Collected data:
******

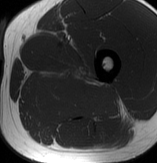
MRI of an extremity soft-tissue mass, one axial slice; slice 48 of 70 in the series (ordered by position); MR volume resampled by the dataset authors to the PET/CT grid (not the native acquisition matrix); 157 × 163 image matrix. Male patient. Case-level facts recorded for this patient, not image findings: histological type: extraskeletal osteosarcoma; grade: high; site of the primary tumour: left adductur.
Structures marked on this image (expert contour drawn on MRI and transferred to this co-registered scan by the dataset authors):
- gross tumour volume (mass): bounding box <31,63,121,123> (left, top, right, bottom; pixels)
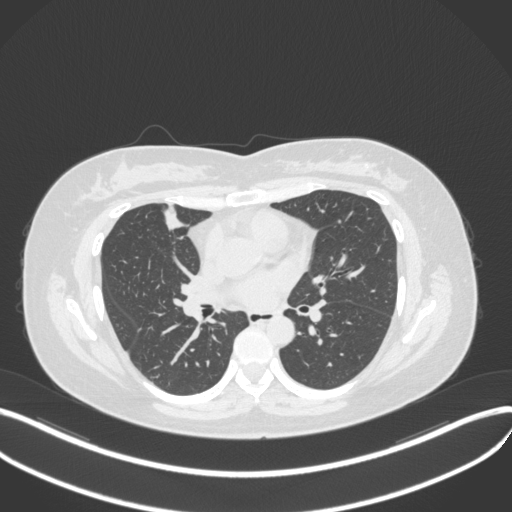
Chest CT, one axial slice. Position 164 of 272 along the scan axis. Reconstruction kernel B31f. Lung window (W 1500 / L -600 HU). 1 mm slice thickness. 512 × 512 image matrix, field of view 400 × 400 mm. Female patient, age 42 years. From the clinical record (not read from this slice): clinical TNM (as recorded): T1b N0 M0.
Outlined on this slice (rectangle marked by the reading radiologist):
- lung tumour (recorded histology: adenocarcinoma): box from (x=158, y=208) to (x=188, y=237) px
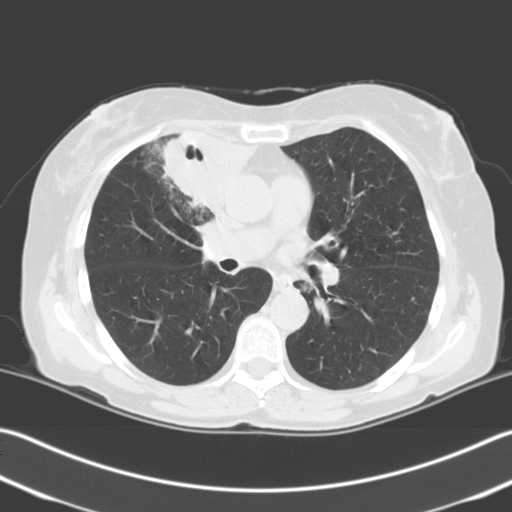
Low-dose screening chest CT, one axial slice; 140 kVp; lung window (W 1500 / L -600 HU); 3.2 mm slice thickness; 512 × 512 image matrix.
Annotated regions visible in this slice (expert manual segmentation):
- lesion 1 (tumor, upper lobe of right lung): bounding box <160,132,256,209> (left, top, right, bottom; pixels)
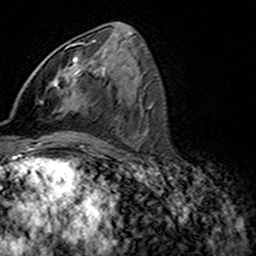
Breast MRI (dynamic contrast-enhanced), one axial slice; cropped to one breast; dynamic contrast-enhanced series, time point 2 of 7 at this slice position (early post-contrast); 3 T; TE 4.6 ms, TR 7.4 ms; 256 × 256 image matrix, field of view 144 × 144 mm. Female patient.
Annotated regions visible in this slice (semi-automatic segmentation, software-assisted and operator-edited):
- enhancing-tissue mask used for the functional tumour volume (all voxels passing the contrast-enhancement thresholds inside the analysis volume; usually the tumour): box from (x=50, y=42) to (x=92, y=112) px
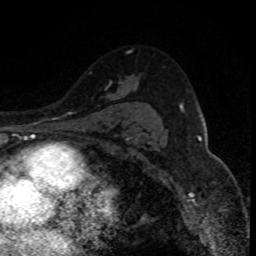
Breast MRI (dynamic contrast-enhanced), one axial slice. Slice 59 of 80 in the series (ordered by position). Cropped to one breast. Dynamic contrast-enhanced series, time point 2 of 8 at this slice position (early post-contrast). 1.5 T. TE 4.2 ms, TR 7.1 ms. 2 mm slice thickness. 256 × 256 image matrix, field of view 140 × 140 mm. Female patient.
Annotated regions visible in this slice (semi-automatically segmented with operator editing):
- enhancing-tissue mask used for the functional tumour volume (all voxels passing the contrast-enhancement thresholds inside the analysis volume; usually the tumour): box from (x=129, y=89) to (x=131, y=91) px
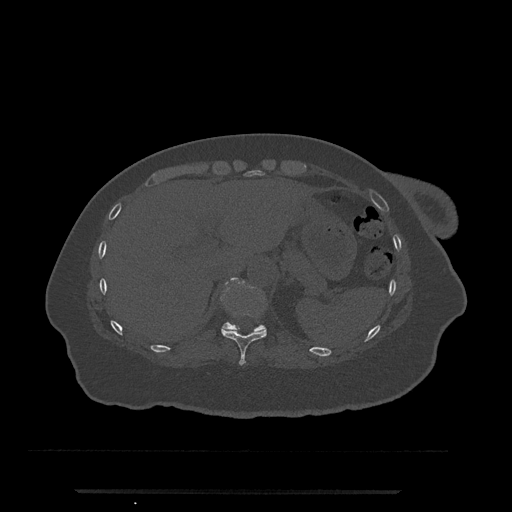
CT including the spine, one axial slice; position 267 of 797 along the scan axis; reconstruction kernel Br40s/3; 120 kVp; bone window (W 1800 / L 400 HU); 512 × 512 image matrix, field of view 440 × 440 mm. Female patient, age 51 years. From the clinical record (not read from this slice): primary cancer: neuro.
Annotated regions visible in this slice (semi-automatic segmentation, software-assisted and operator-edited):
- T10 vertebra: bounding box [x1, y1, x2, y2] px = [221, 277, 267, 366]
- T11 vertebra: [222, 298, 264, 331]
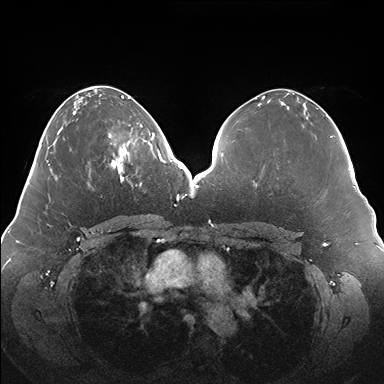
Breast MRI (dynamic contrast-enhanced), one axial slice. Position 66 of 176 along the scan axis. Dynamic contrast-enhanced series, time point 2 of 7 at this slice position (early post-contrast). 1.5 T. TE 1.5 ms, TR 4.1 ms. 384 × 384 image matrix, field of view 380 × 380 mm. Female patient.
Outlined on this slice (semi-automatically segmented with operator editing):
- enhancing-tissue mask used for the functional tumour volume (all voxels passing the contrast-enhancement thresholds inside the analysis volume; usually the tumour): bounding box [x1, y1, x2, y2] px = [108, 124, 150, 180]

******

PROBLEM STATEMENT: Search the data for "dynamic" and list every line in which it occurs.

SOLUTION:
Breast MRI (dynamic contrast-enhanced), one axial slice; cropped to one breast; dynamic contrast-enhanced series, time point 2 of 7 at this slice position (early post-contrast); 3 T; TE 4.6 ms, TR 7.4 ms; 256 × 256 image matrix, field of view 144 × 144 mm. Female patient.
Breast MRI (dynamic contrast-enhanced), one axial slice. Slice 59 of 80 in the series (ordered by position). Cropped to one breast. Dynamic contrast-enhanced series, time point 2 of 8 at this slice position (early post-contrast). 1.5 T. TE 4.2 ms, TR 7.1 ms. 2 mm slice thickness. 256 × 256 image matrix, field of view 140 × 140 mm. Female patient.
Breast MRI (dynamic contrast-enhanced), one axial slice. Position 66 of 176 along the scan axis. Dynamic contrast-enhanced series, time point 2 of 7 at this slice position (early post-contrast). 1.5 T. TE 1.5 ms, TR 4.1 ms. 384 × 384 image matrix, field of view 380 × 380 mm. Female patient.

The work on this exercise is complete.